Radio has been just about completely destroyed by the concentration of ownership allowed by the Telecommunications Act of 1996. (Well, I THINK it was '96, but you get the picture.) Cities no longer receive adequate public service programming, weather updates of local news coverage, since these are viewed as nothing more than red strikes against the bottom line.

And what do you think the regulators have done? Well, there was a rare bit of insight today from a number of national publications. Herre is a portion from the Chicago Tribune and the Associated Press.

The Federal Communications Commission ordered its staff to destroy all copies of a draft study that suggested greater concentration of media ownership would hurt local TV news coverage, a former lawyer at the agency says.

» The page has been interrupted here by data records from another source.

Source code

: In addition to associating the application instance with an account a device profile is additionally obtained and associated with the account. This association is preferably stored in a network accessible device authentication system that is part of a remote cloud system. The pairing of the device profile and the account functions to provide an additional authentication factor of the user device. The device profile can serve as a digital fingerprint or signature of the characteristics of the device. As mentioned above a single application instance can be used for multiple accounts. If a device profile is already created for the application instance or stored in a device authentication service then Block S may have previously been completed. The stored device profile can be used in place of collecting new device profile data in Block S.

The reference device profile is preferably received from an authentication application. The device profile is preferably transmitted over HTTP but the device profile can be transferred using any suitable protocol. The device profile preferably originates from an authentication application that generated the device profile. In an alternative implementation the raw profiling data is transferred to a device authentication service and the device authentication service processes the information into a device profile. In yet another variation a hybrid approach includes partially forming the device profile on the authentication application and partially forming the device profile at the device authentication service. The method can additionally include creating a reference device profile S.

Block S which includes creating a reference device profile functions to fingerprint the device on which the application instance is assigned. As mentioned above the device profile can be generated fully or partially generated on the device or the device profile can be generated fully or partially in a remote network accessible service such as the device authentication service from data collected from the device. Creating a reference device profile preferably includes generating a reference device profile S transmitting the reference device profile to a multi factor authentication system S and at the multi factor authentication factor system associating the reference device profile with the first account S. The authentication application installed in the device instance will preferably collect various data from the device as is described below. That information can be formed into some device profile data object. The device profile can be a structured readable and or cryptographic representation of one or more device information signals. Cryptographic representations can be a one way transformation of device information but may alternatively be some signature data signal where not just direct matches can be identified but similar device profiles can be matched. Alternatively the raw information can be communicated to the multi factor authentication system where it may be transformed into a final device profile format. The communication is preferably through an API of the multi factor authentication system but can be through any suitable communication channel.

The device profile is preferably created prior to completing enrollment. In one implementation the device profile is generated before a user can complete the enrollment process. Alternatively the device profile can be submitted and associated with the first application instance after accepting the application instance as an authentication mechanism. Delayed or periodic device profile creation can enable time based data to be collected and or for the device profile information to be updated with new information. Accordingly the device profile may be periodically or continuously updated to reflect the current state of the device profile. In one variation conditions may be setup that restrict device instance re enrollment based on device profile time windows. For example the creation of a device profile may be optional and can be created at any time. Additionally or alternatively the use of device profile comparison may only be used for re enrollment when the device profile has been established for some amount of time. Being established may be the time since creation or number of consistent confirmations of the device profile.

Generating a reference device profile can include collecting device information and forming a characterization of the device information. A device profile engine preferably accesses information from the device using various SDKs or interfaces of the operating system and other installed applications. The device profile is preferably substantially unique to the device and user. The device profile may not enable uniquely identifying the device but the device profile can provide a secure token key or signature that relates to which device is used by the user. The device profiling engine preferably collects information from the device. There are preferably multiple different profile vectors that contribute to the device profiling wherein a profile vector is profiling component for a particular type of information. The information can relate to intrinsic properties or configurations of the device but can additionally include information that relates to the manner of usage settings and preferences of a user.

The report, written in 2004, came to light during the Senate confirmation hearing for FCC Chairman Kevin Martin.

Sen. Barbara Boxer (D-Calif.) received a copy of the report "indirectly from someone within the FCC who believed the information should be made public," said Boxer spokeswoman Natalie Ravitz.

Adam Candeub, now a law professor at Michigan State University, said senior managers at the agency ordered that "every last piece" of the report be destroyed.

"The whole project was just stopped--end of discussion," he said.


This explains a lot of other problems the administration has been having, such as in Iraq. When we don't like the facts, cover up the facts and everything will be OK.